Member of the Chamber of Deputies
- In office 15 May 1941 – 15 May 1945
- Constituency: 12th Departmental Group

Personal details
- Born: 22 July 1882 Melipilla, Chile
- Died: 6 April 1954 (aged 71) Santiago, Chile
- Party: Communist Party of Chile

= Manuel González Vilches =

Chilean parliamentarian (1882–1954)

Manuel González Vilches (22 July 1882 – 6 April 1954) was a Chilean editor and communist politician.
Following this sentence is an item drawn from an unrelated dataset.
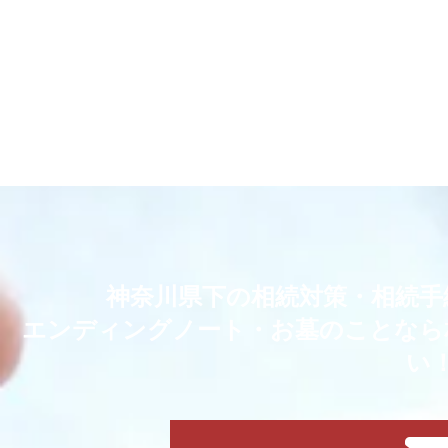
神奈川県下の相続対策・相続手
エンディングノート・お墓のことなら
い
He served as a Member of the Chamber of Deputies representing the Talca–Lontué–Curepto constituency between 1941 and 1945.

== Biography ==
González Vilches was born in Melipilla, Chile, on 22 July 1882, the son of Eufracio González and Julia Vilches.
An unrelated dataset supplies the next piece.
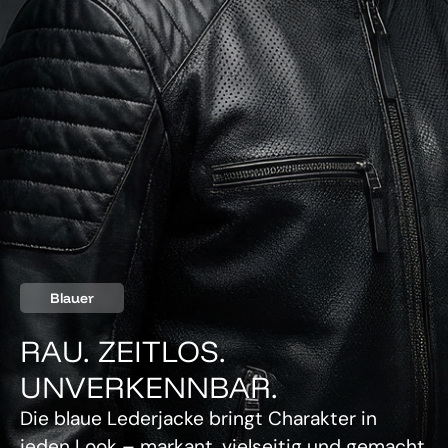
Blauer
RAU. ZEITLOS.
UNVERKENNBAR.
Die blaue Lederjacke bringt Charakter in
jeden Look – markant, vielseitig und gemacht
He worked as a newspaper editor and, from 1927, served as editor of the clandestine communist newspaper Bandera Roja during periods of political repression.

He was actively involved in the organization of peasants and agricultural wage workers in central Chile and held leadership positions within the Federación Obrera de Chile.
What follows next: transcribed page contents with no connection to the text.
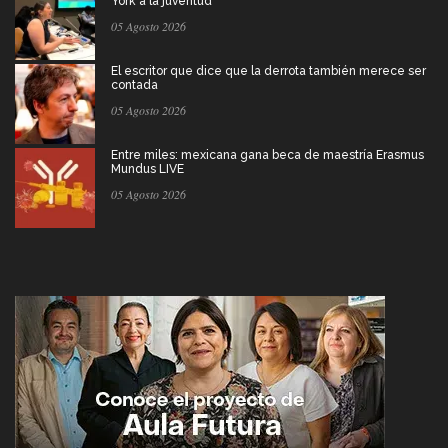
York a la juventud
05 Agosto 2026
El escritor que dice que la derrota también merece ser
contada
05 Agosto 2026
Entre miles: mexicana gana beca de maestría Erasmus
Mundus LIVE
05 Agosto 2026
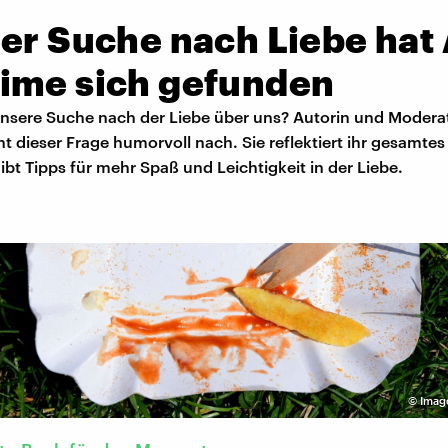
der Suche nach Liebe hat
ime sich gefunden
unsere Suche nach der Liebe über uns? Autorin und Modera
 dieser Frage humorvoll nach. Sie reflektiert ihr gesamtes
bt Tipps für mehr Spaß und Leichtigkeit in der Liebe.
©
Imago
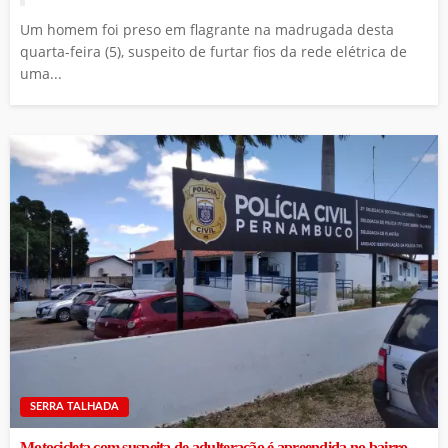
Um homem foi preso em flagrante na madrugada desta
quarta-feira (5), suspeito de furtar fios da rede elétrica de
uma...
SERRA TALHADA
Motocicleta com suspeita de adulteração é apreendida no bairro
He married Elcira Rojas Olivares in Valparaíso in 1928.

== Political career ==
A long-standing militant of the Communist Party of Chile, González Vilches was elected Deputy for the 12th Departmental Group —Talca, Lontué and Curepto— for the 1941–1945 legislative term.

During his parliamentary service, he was a member of the Standing Committee on Foreign Relations.

Following his term in Congress, he served as Governor of the Department of Curepto between 1946 and 1947.